I felt virtuous, smug even, that the company was putting 7 per cent of my annual salary into my pension, blissfully unaware that it was nowhere near enough. I believed I was in control of my finances, saving into my pension alongside paying my rent, saving for a house deposit, managing my credit card spending, and enjoying life’s pleasures like going on holiday, or out with friends.

It was not until I joined BlackRock several years later, and took advantage of a new joiner offer to see a financial adviser, that I realised that I seriously needed to up my pension savings game.

“You should be putting between 15 per cent and 20 per cent of your salary into your pension pot if you want to get anywhere near two thirds of your final salary,” the adviser told me. What?

The words hit me like a tonne of bricks. 15 per cent to 20 per cent was more than double what I had been saving and I had already missed so many years. Did I really have to save that much for the future on top of covering my other outgoings (and let’s face it, living a bit) in the present?

The answer? Yes, I did, and with bit of planning I found it can be achievable. I did a budget and then I increased my contributions straight away but not to 15 per cent to 20 per cent of my salary.

That was a target amount that I would reach over time. I decided that I would set aside a portion of each future pay rise to increase my pension contributions. I also made a commitment to myself that I would save a decent amount of any future windfall like an annual bonus, birthday money or inheritance into my pension.

Previously I had seen this as “fun money” to be spent on treats. It took time, but I have now reached 15 per cent, and I am enjoying the security of knowing that I am taking care of my future while still being able to have fun in the present.

And honestly, when I increased my pension contributions initially, it was not as bad as I had feared because the money was taken out before tax so it felt less, it was done at source so I did not have to think about it and I knew I had budgeted for my commitments like rent so I could afford it if I adjusted my other spending.

I know my story is not uncommon, and I have two pieces of advice for anyone who is not yet saving for a pension.

The first is to start doing so now. It is never too late, and the smallest monthly or annual contribution will start to add up. Had I put away even a nominal amount during my formative years, it would have grown into a respectable sum by now.

The second is to plan. It is all right to start with small contributions, but it’s not all right to keep them small.

Think about how you will increase your contributions over time, and commit to making it happen. Had I attempted to increase my monthly savings in the years after I joined my first plan, my savings would have been in even better shape.

I understand that planning for retirement can seem at best tedious, and at worst overwhelming, confusing and unachievable.

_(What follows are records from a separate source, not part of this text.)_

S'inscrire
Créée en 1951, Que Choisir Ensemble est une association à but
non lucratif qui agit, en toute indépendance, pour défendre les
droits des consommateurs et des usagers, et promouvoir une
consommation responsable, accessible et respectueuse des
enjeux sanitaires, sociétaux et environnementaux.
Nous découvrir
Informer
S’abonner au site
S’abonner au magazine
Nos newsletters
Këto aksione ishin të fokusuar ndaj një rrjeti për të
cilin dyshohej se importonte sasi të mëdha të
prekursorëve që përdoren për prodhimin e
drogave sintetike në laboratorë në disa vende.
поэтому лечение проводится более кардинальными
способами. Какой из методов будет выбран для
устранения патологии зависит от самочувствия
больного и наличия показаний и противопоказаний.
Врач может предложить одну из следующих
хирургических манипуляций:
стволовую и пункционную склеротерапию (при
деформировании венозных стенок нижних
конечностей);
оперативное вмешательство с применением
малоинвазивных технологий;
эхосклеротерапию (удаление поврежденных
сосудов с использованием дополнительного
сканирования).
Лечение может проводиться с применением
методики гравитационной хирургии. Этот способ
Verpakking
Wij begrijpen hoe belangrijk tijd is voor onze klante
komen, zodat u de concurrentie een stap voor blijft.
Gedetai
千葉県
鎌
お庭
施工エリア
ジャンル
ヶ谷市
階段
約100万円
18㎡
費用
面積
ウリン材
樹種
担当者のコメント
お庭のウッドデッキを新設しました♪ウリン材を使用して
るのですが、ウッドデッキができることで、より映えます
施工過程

I have been there. But with a reality check, some planning, and making a commitment to saving for your future now, you can avoid the very real risk of becoming a statistic and instead look forward to a more comfortable retirement.

And I'm encouraged by the change in attitudes – now when I’m at a dinner party and people hear that I work in pensions they don’t yawn but rather sidle up to me and ask about how they can get their pension into better shape.